##### Extracto proporcionado

La empresa, que funciona como un centro de servicios tercerizados (call center) y no como entidad financiera, informó en un comunicado que el cierre se llevará a cabo en el transcurso de los próximos nueve a 12 meses.

"Como resultado de continuas revisiones (de nuestras actividades) procederemos a cerrar nuestros sitios de tecnología y operaciones en San José de Costa Rica", detalló la transnacional, que no dio a conocer en detalle los motivos de su retiro. El proceso se completará en un proceso de entre 9 y 12 meses.

El anuncio se produjo horas después de que el Intel anunciara el cierre parcial de su planta en Costa Rica, donde serán despedidos 1.500 empleados.

En total, ambas empresas dejarán cesantes a unos 2.900 trabajadores costarricenses en un momento difícil debido a la falta de vitalidad de la economía y  al elevado porcentaje de desempleo que afronta el país, cercano al 10%.

Aunque la noticia del retiro de Intel ya se venía filtrando en diferentes medios de comunicación, el anuncio oficial se produce dos días después de las elecciones en que Luis Guillermo Solís obtuvo una aplastante victoria.

Ninguna de las dos empresas ha relacionado su decisión con los acontecimientos políticos del país, pero la coincidencia llamó la atención de los ciudadanos en general.

En el caso de Bank of America, el retiro solo tiene impacto a nivel de empleo; en lo referente a Intel también afectará las exportaciones del país, ya que las ventas de esas compañía han representado cerca del 20% del total.

##########

_Detalles del ejercicio_.
Según el texto sobre los cierres empresariales en Costa Rica, ¿cuántos empleados serán despedidos con el cierre parcial de la planta de Intel?

##### Extractos de entradas

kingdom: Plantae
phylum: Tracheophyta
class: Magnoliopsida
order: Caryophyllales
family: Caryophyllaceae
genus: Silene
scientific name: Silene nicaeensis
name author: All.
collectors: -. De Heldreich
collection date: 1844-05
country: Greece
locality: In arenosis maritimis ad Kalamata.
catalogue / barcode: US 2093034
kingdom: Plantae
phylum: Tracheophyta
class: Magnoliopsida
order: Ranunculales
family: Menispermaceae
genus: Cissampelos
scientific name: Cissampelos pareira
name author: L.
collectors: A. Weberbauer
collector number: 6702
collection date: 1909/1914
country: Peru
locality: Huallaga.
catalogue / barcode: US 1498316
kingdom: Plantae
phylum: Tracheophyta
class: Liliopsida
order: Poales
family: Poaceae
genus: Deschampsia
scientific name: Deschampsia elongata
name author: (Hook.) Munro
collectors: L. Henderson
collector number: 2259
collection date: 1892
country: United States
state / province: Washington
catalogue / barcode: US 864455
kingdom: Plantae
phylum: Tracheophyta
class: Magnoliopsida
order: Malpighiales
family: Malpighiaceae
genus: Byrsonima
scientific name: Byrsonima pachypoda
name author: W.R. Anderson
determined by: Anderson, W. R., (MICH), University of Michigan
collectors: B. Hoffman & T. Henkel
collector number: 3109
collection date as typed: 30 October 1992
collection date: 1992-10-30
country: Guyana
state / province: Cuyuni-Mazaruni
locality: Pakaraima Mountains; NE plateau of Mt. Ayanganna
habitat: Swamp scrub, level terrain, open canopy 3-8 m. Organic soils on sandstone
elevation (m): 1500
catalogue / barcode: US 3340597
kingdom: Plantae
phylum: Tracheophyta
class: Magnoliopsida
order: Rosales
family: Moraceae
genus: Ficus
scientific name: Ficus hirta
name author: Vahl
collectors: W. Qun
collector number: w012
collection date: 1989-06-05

##########

_Resultado del ejercicio_.
1.500 empleados.